Stored data entries

○ ○ ○ ○ ○

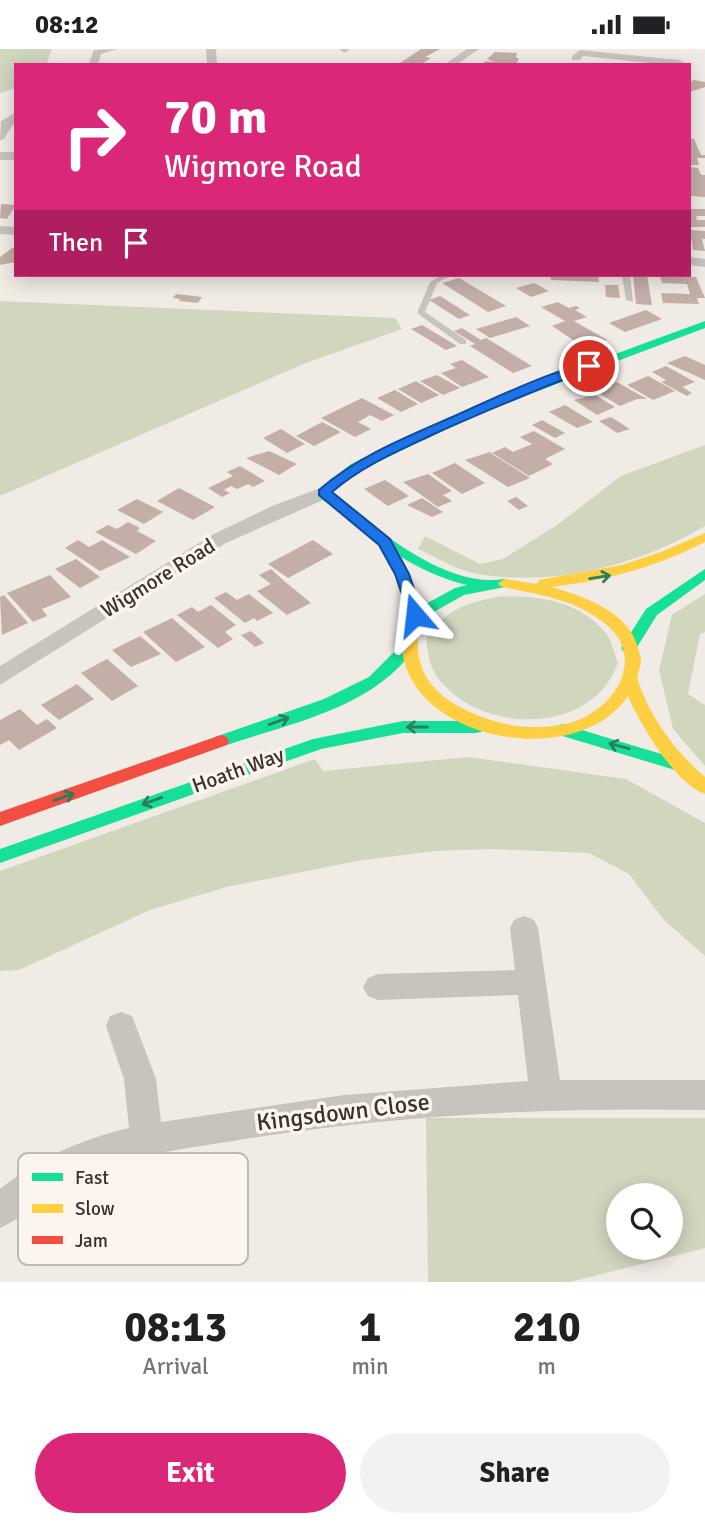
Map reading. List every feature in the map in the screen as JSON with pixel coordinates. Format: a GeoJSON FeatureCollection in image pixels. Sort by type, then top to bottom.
{"type":"FeatureCollection","features":[{"type":"Feature","properties":{"kind":"main road","name":"Wigmore Road"},"geometry":{"type":"LineString","coordinates":[[323,493],[356,467],[478,409],[705,324]]}},
{"type":"Feature","properties":{"kind":"main road"},"geometry":{"type":"LineString","coordinates":[[323,493],[385,542],[444,575],[485,585]]}},
{"type":"Feature","properties":{"kind":"main road"},"geometry":{"type":"LineString","coordinates":[[415,615],[460,591],[485,585],[533,584],[620,574],[663,560],[705,537]]}},
{"type":"Feature","properties":{"kind":"main road"},"geometry":{"type":"LineString","coordinates":[[385,542],[402,574],[415,615],[406,649],[410,667],[423,689],[450,712],[485,727],[513,732],[562,730],[591,722],[614,706],[631,682],[634,669],[629,648],[607,617],[588,604],[533,584]]}},
{"type":"Feature","properties":{"kind":"main road"},"geometry":{"type":"LineString","coordinates":[[629,648],[639,624],[650,611],[705,573]]}},
{"type":"Feature","properties":{"kind":"main road","name":"Hoath Way"},"geometry":{"type":"LineString","coordinates":[[0,819],[340,699],[375,681],[406,649]]}},
{"type":"Feature","properties":{"kind":"main road"},"geometry":{"type":"LineString","coordinates":[[631,682],[644,721],[675,764],[705,787]]}},
{"type":"Feature","properties":{"kind":"main road","name":"Hoath Way"},"geometry":{"type":"LineString","coordinates":[[0,856],[319,743],[403,727],[485,727]]}},
{"type":"Feature","properties":{"kind":"main road"},"geometry":{"type":"LineString","coordinates":[[562,730],[675,764]]}},
{"type":"Feature","properties":{"kind":"street"},"geometry":{"type":"LineString","coordinates":[[94,63],[98,52],[112,49]]}},
{"type":"Feature","properties":{"kind":"street"},"geometry":{"type":"LineString","coordinates":[[452,63],[474,49]]}},
{"type":"Feature","properties":{"kind":"street"},"geometry":{"type":"LineString","coordinates":[[576,58],[580,53],[670,63]]}},
{"type":"Feature","properties":{"kind":"street"},"geometry":{"type":"LineString","coordinates":[[680,63],[687,53]]}},
{"type":"Feature","properties":{"kind":"street"},"geometry":{"type":"LineString","coordinates":[[0,137],[7,121],[14,116]]}},
{"type":"Feature","properties":{"kind":"street","name":"Wigmore Road"},"geometry":{"type":"LineString","coordinates":[[0,677],[219,539],[279,510],[323,493]]}},
{"type":"Feature","properties":{"kind":"street"},"geometry":{"type":"LineString","coordinates":[[524,928],[546,1096]]}},
{"type":"Feature","properties":{"kind":"street"},"geometry":{"type":"LineString","coordinates":[[379,988],[531,982]]}},
{"type":"Feature","properties":{"kind":"street"},"geometry":{"type":"LineString","coordinates":[[121,1026],[141,1079],[147,1141]]}},
{"type":"Feature","properties":{"kind":"street","name":"Kingsdown Close"},"geometry":{"type":"LineString","coordinates":[[102,1153],[147,1141],[310,1112],[429,1100],[705,1095]]}},
{"type":"Feature","properties":{"kind":"lane"},"geometry":{"type":"LineString","coordinates":[[443,277],[434,282],[421,313],[463,342]]}},
{"type":"Feature","properties":{"kind":"lane"},"geometry":{"type":"LineString","coordinates":[[626,277],[630,300]]}},
{"type":"Feature","properties":{"kind":"green space"},"geometry":{"type":"Polygon","coordinates":[[[0,49],[52,49],[47,63],[14,63],[14,89],[0,93],[0,49]]]}},
{"type":"Feature","properties":{"kind":"green space"},"geometry":{"type":"Polygon","coordinates":[[[0,301],[395,318],[402,329],[306,363],[0,496],[0,301]]]}},
{"type":"Feature","properties":{"kind":"green space"},"geometry":{"type":"Polygon","coordinates":[[[705,445],[705,526],[653,552],[624,562],[566,575],[507,577],[463,570],[418,549],[425,536],[480,564],[503,559],[557,525],[621,476],[705,445]]]}},
{"type":"Feature","properties":{"kind":"green space"},"geometry":{"type":"Polygon","coordinates":[[[705,594],[705,632],[700,634],[688,694],[705,705],[705,766],[673,729],[659,670],[672,615],[705,594]]]}},
{"type":"Feature","properties":{"kind":"green space"},"geometry":{"type":"Polygon","coordinates":[[[496,597],[526,597],[555,602],[583,613],[595,622],[608,636],[618,663],[604,687],[584,705],[560,715],[533,719],[505,717],[478,709],[455,695],[436,675],[429,658],[426,639],[440,621],[456,610],[496,597]]]}},
{"type":"Feature","properties":{"kind":"green space"},"geometry":{"type":"Polygon","coordinates":[[[468,757],[626,779],[705,823],[705,956],[664,920],[629,874],[589,853],[491,849],[434,851],[357,861],[226,887],[150,910],[19,970],[0,971],[0,871],[315,759],[323,771],[468,757]]]}},
{"type":"Feature","properties":{"kind":"green space"},"geometry":{"type":"Polygon","coordinates":[[[426,1118],[705,1118],[705,1248],[683,1254],[683,1183],[606,1183],[606,1260],[657,1260],[570,1282],[428,1282],[426,1118]]]}},
{"type":"Feature","properties":{"kind":"building"},"geometry":{"type":"Polygon","coordinates":[[[421,49],[440,49],[425,57],[431,58],[423,63],[400,63],[421,49]]]}},
{"type":"Feature","properties":{"kind":"building"},"geometry":{"type":"Polygon","coordinates":[[[495,52],[517,53],[516,58],[519,58],[517,63],[484,63],[495,62],[487,59],[495,52]]]}},
{"type":"Feature","properties":{"kind":"building"},"geometry":{"type":"Polygon","coordinates":[[[693,80],[705,82],[705,87],[691,92],[693,80]]]}},
{"type":"Feature","properties":{"kind":"building"},"geometry":{"type":"Polygon","coordinates":[[[691,139],[694,139],[701,155],[705,155],[705,158],[697,158],[699,165],[691,165],[691,139]]]}},
{"type":"Feature","properties":{"kind":"building"},"geometry":{"type":"Polygon","coordinates":[[[691,167],[698,168],[701,175],[705,175],[705,197],[691,196],[691,167]]]}},
{"type":"Feature","properties":{"kind":"building"},"geometry":{"type":"Polygon","coordinates":[[[1,204],[14,205],[7,219],[0,218],[1,204]]]}},
{"type":"Feature","properties":{"kind":"building"},"geometry":{"type":"Polygon","coordinates":[[[691,209],[705,209],[705,216],[696,216],[697,220],[705,220],[705,227],[691,227],[691,209]]]}},
{"type":"Feature","properties":{"kind":"building"},"geometry":{"type":"Polygon","coordinates":[[[691,230],[705,231],[705,239],[702,239],[705,251],[693,250],[691,230]]]}},
{"type":"Feature","properties":{"kind":"building"},"geometry":{"type":"Polygon","coordinates":[[[14,248],[14,262],[0,265],[0,257],[14,248]]]}},
{"type":"Feature","properties":{"kind":"building"},"geometry":{"type":"Polygon","coordinates":[[[550,277],[598,277],[599,282],[551,280],[550,277]]]}},
{"type":"Feature","properties":{"kind":"building"},"geometry":{"type":"Polygon","coordinates":[[[633,277],[647,277],[652,305],[636,304],[633,277]]]}},
{"type":"Feature","properties":{"kind":"building"},"geometry":{"type":"Polygon","coordinates":[[[660,277],[696,277],[705,298],[697,298],[699,304],[663,303],[661,293],[690,294],[687,284],[662,283],[660,277]]]}},
{"type":"Feature","properties":{"kind":"building"},"geometry":{"type":"Polygon","coordinates":[[[459,278],[506,306],[488,312],[442,283],[459,278]]]}},
{"type":"Feature","properties":{"kind":"building"},"geometry":{"type":"Polygon","coordinates":[[[534,283],[549,291],[531,297],[516,288],[534,283]]]}},
{"type":"Feature","properties":{"kind":"building"},"geometry":{"type":"Polygon","coordinates":[[[605,285],[618,285],[620,298],[606,297],[605,285]]]}},
{"type":"Feature","properties":{"kind":"building"},"geometry":{"type":"Polygon","coordinates":[[[176,294],[202,297],[198,303],[179,301],[180,299],[173,298],[176,294]]]}},
{"type":"Feature","properties":{"kind":"building"},"geometry":{"type":"Polygon","coordinates":[[[440,296],[470,315],[459,319],[429,300],[440,296]]]}},
{"type":"Feature","properties":{"kind":"building"},"geometry":{"type":"Polygon","coordinates":[[[558,302],[569,308],[580,308],[575,310],[587,317],[574,321],[607,340],[584,347],[552,326],[565,321],[541,307],[558,302]]]}},
{"type":"Feature","properties":{"kind":"building"},"geometry":{"type":"Polygon","coordinates":[[[646,310],[662,319],[625,332],[609,323],[646,310]]]}},
{"type":"Feature","properties":{"kind":"building"},"geometry":{"type":"Polygon","coordinates":[[[516,317],[530,326],[490,338],[476,329],[516,317]]]}},
{"type":"Feature","properties":{"kind":"building"},"geometry":{"type":"Polygon","coordinates":[[[422,325],[457,346],[446,350],[411,329],[422,325]]]}},
{"type":"Feature","properties":{"kind":"building"},"geometry":{"type":"Polygon","coordinates":[[[462,328],[481,340],[486,338],[532,366],[513,373],[470,346],[475,344],[454,331],[462,328]]]}},
{"type":"Feature","properties":{"kind":"building"},"geometry":{"type":"Polygon","coordinates":[[[685,356],[705,365],[705,380],[667,363],[685,356]]]}},
{"type":"Feature","properties":{"kind":"building"},"geometry":{"type":"Polygon","coordinates":[[[462,360],[489,377],[462,387],[441,373],[456,368],[450,364],[462,360]]]}},
{"type":"Feature","properties":{"kind":"building"},"geometry":{"type":"Polygon","coordinates":[[[666,366],[695,382],[682,387],[692,393],[687,396],[661,382],[666,380],[652,372],[666,366]]]}},
{"type":"Feature","properties":{"kind":"building"},"geometry":{"type":"Polygon","coordinates":[[[437,375],[460,388],[443,395],[420,381],[437,375]]]}},
{"type":"Feature","properties":{"kind":"building"},"geometry":{"type":"Polygon","coordinates":[[[648,376],[675,391],[653,400],[627,385],[648,376]]]}},
{"type":"Feature","properties":{"kind":"building"},"geometry":{"type":"Polygon","coordinates":[[[416,381],[439,395],[421,403],[398,389],[416,381]]]}},
{"type":"Feature","properties":{"kind":"building"},"geometry":{"type":"Polygon","coordinates":[[[617,382],[647,399],[637,399],[620,406],[595,391],[617,382]]]}},
{"type":"Feature","properties":{"kind":"building"},"geometry":{"type":"Polygon","coordinates":[[[395,390],[418,404],[401,412],[377,398],[395,390]]]}},
{"type":"Feature","properties":{"kind":"building"},"geometry":{"type":"Polygon","coordinates":[[[595,395],[615,407],[597,415],[574,400],[595,395]]]}},
{"type":"Feature","properties":{"kind":"building"},"geometry":{"type":"Polygon","coordinates":[[[362,398],[394,415],[382,421],[370,415],[358,422],[371,429],[355,437],[321,418],[362,398]]]}},
{"type":"Feature","properties":{"kind":"building"},"geometry":{"type":"Polygon","coordinates":[[[565,405],[593,422],[577,428],[549,412],[565,405]]]}},
{"type":"Feature","properties":{"kind":"building"},"geometry":{"type":"Polygon","coordinates":[[[611,417],[630,429],[617,433],[599,421],[611,417]]]}},
{"type":"Feature","properties":{"kind":"building"},"geometry":{"type":"Polygon","coordinates":[[[542,420],[565,433],[555,438],[532,425],[542,420]]]}},
{"type":"Feature","properties":{"kind":"building"},"geometry":{"type":"Polygon","coordinates":[[[322,422],[341,432],[314,446],[296,436],[322,422]]]}},
{"type":"Feature","properties":{"kind":"building"},"geometry":{"type":"Polygon","coordinates":[[[281,429],[305,444],[287,453],[263,438],[281,429]]]}},
{"type":"Feature","properties":{"kind":"building"},"geometry":{"type":"Polygon","coordinates":[[[534,431],[565,449],[545,459],[553,464],[529,476],[492,453],[505,447],[513,452],[532,444],[520,437],[534,431]]]}},
{"type":"Feature","properties":{"kind":"building"},"geometry":{"type":"Polygon","coordinates":[[[269,451],[297,464],[279,475],[246,458],[269,451]]]}},
{"type":"Feature","properties":{"kind":"building"},"geometry":{"type":"Polygon","coordinates":[[[490,452],[530,478],[508,487],[465,460],[490,452]]]}},
{"type":"Feature","properties":{"kind":"building"},"geometry":{"type":"Polygon","coordinates":[[[455,463],[485,483],[462,494],[432,473],[455,463]]]}},
{"type":"Feature","properties":{"kind":"building"},"geometry":{"type":"Polygon","coordinates":[[[240,466],[265,481],[253,487],[248,484],[237,489],[231,486],[224,490],[230,493],[222,497],[208,488],[233,476],[227,472],[240,466]]]}},
{"type":"Feature","properties":{"kind":"building"},"geometry":{"type":"Polygon","coordinates":[[[428,474],[452,491],[443,495],[452,501],[438,507],[403,482],[428,474]]]}},
{"type":"Feature","properties":{"kind":"building"},"geometry":{"type":"Polygon","coordinates":[[[385,480],[409,496],[388,506],[364,489],[385,480]]]}},
{"type":"Feature","properties":{"kind":"building"},"geometry":{"type":"Polygon","coordinates":[[[179,488],[215,507],[193,520],[157,501],[179,488]]]}},
{"type":"Feature","properties":{"kind":"building"},"geometry":{"type":"Polygon","coordinates":[[[516,497],[528,506],[519,510],[507,501],[516,497]]]}},
{"type":"Feature","properties":{"kind":"building"},"geometry":{"type":"Polygon","coordinates":[[[422,498],[443,512],[432,517],[407,505],[422,498]]]}},
{"type":"Feature","properties":{"kind":"building"},"geometry":{"type":"Polygon","coordinates":[[[137,499],[163,512],[144,524],[117,510],[137,499]]]}},
{"type":"Feature","properties":{"kind":"building"},"geometry":{"type":"Polygon","coordinates":[[[128,522],[140,528],[137,531],[156,541],[136,554],[95,532],[108,525],[117,529],[128,522]]]}},
{"type":"Feature","properties":{"kind":"building"},"geometry":{"type":"Polygon","coordinates":[[[78,540],[89,547],[102,540],[130,557],[100,571],[65,548],[78,540]]]}},
{"type":"Feature","properties":{"kind":"building"},"geometry":{"type":"Polygon","coordinates":[[[313,540],[333,554],[288,578],[268,564],[313,540]]]}},
{"type":"Feature","properties":{"kind":"building"},"geometry":{"type":"Polygon","coordinates":[[[76,559],[100,577],[80,588],[55,569],[76,559]]]}},
{"type":"Feature","properties":{"kind":"building"},"geometry":{"type":"Polygon","coordinates":[[[271,569],[311,603],[287,615],[257,591],[271,584],[259,575],[271,569]]]}},
{"type":"Feature","properties":{"kind":"building"},"geometry":{"type":"Polygon","coordinates":[[[50,575],[71,597],[42,609],[47,616],[33,622],[7,593],[50,575]]]}},
{"type":"Feature","properties":{"kind":"building"},"geometry":{"type":"Polygon","coordinates":[[[226,592],[237,600],[249,594],[273,613],[257,621],[254,618],[245,623],[214,598],[226,592]]]}},
{"type":"Feature","properties":{"kind":"building"},"geometry":{"type":"Polygon","coordinates":[[[4,595],[28,623],[2,635],[0,597],[4,595]]]}},
{"type":"Feature","properties":{"kind":"building"},"geometry":{"type":"Polygon","coordinates":[[[211,605],[236,625],[225,632],[233,639],[218,648],[177,615],[192,607],[198,612],[211,605]]]}},
{"type":"Feature","properties":{"kind":"building"},"geometry":{"type":"Polygon","coordinates":[[[172,618],[205,647],[176,662],[143,632],[172,618]]]}},
{"type":"Feature","properties":{"kind":"building"},"geometry":{"type":"Polygon","coordinates":[[[251,631],[264,643],[255,647],[241,635],[251,631]]]}},
{"type":"Feature","properties":{"kind":"building"},"geometry":{"type":"Polygon","coordinates":[[[140,636],[161,654],[131,667],[112,650],[140,636]]]}},
{"type":"Feature","properties":{"kind":"building"},"geometry":{"type":"Polygon","coordinates":[[[107,659],[138,686],[112,701],[81,673],[107,659]]]}},
{"type":"Feature","properties":{"kind":"building"},"geometry":{"type":"Polygon","coordinates":[[[77,684],[94,699],[59,720],[41,705],[77,684]]]}},
{"type":"Feature","properties":{"kind":"building"},"geometry":{"type":"Polygon","coordinates":[[[20,709],[37,725],[47,719],[57,728],[19,750],[9,740],[0,745],[0,720],[20,709]]]}},
{"type":"Feature","properties":{"kind":"traffic: fast"},"geometry":{"type":"LineString","coordinates":[[485,585],[444,575],[385,542],[323,493],[356,467],[478,409],[705,324]]}},
{"type":"Feature","properties":{"kind":"traffic: fast"},"geometry":{"type":"LineString","coordinates":[[629,648],[651,612],[705,573]]}},
{"type":"Feature","properties":{"kind":"traffic: fast"},"geometry":{"type":"LineString","coordinates":[[410,637],[416,615],[460,591],[505,583]]}},
{"type":"Feature","properties":{"kind":"traffic: fast"},"geometry":{"type":"LineString","coordinates":[[221,741],[330,703],[375,681],[406,649]]}},
{"type":"Feature","properties":{"kind":"traffic: fast"},"geometry":{"type":"LineString","coordinates":[[0,856],[319,743],[403,727],[477,727]]}},
{"type":"Feature","properties":{"kind":"traffic: fast"},"geometry":{"type":"LineString","coordinates":[[562,730],[675,764]]}},
{"type":"Feature","properties":{"kind":"traffic: slow"},"geometry":{"type":"LineString","coordinates":[[544,583],[627,569],[705,537]]}},
{"type":"Feature","properties":{"kind":"traffic: slow"},"geometry":{"type":"LineString","coordinates":[[385,542],[402,574],[416,615]]}},
{"type":"Feature","properties":{"kind":"traffic: slow"},"geometry":{"type":"LineString","coordinates":[[410,637],[410,659],[423,686],[447,707],[492,727],[544,733],[570,729],[593,721],[613,706],[627,685],[633,662],[628,641],[615,624],[596,610],[573,599],[525,585],[505,583]]}},
{"type":"Feature","properties":{"kind":"traffic: slow"},"geometry":{"type":"LineString","coordinates":[[631,682],[644,713],[660,740],[680,765],[705,787]]}},
{"type":"Feature","properties":{"kind":"traffic: jam"},"geometry":{"type":"LineString","coordinates":[[0,819],[221,741]]}},
{"type":"Feature","properties":{"kind":"route"},"geometry":{"type":"LineString","coordinates":[[415,615],[402,574],[385,542],[345,507],[323,493],[345,474],[387,451],[501,399],[589,366]]}}]}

○ ○ ○ ○ ○

EXERCISE DESCRIPTION: Exactly one number is the expected answer: the count of lines in the entries where the word "Wigmore" is found.

SOLUTION FOR THIS EXERCISE: 2